**Exercise**
Check each line of the entries for "Book" and report the ones that have it.

Top of Raw data

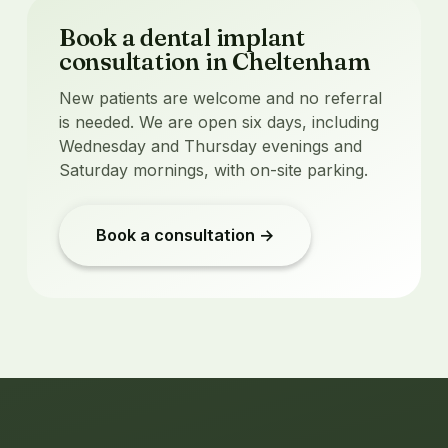
Book a dental implant
consultation in Cheltenham
New patients are welcome and no referral
is needed. We are open six days, including
Wednesday and Thursday evenings and
Saturday mornings, with on-site parking.
Book a consultation →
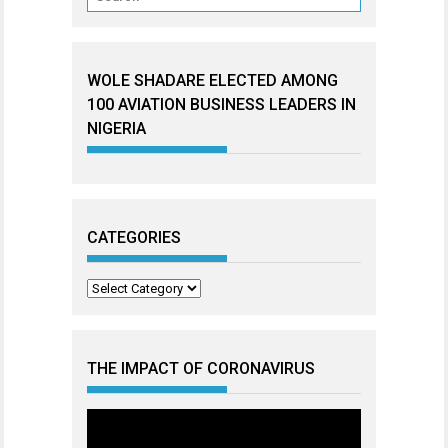
WOLE SHADARE ELECTED AMONG
100 AVIATION BUSINESS LEADERS IN
NIGERIA
CATEGORIES
Categories
THE IMPACT OF CORONAVIRUS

Bottom of Raw data

**Problem solution**
Book a dental implant
Book a consultation →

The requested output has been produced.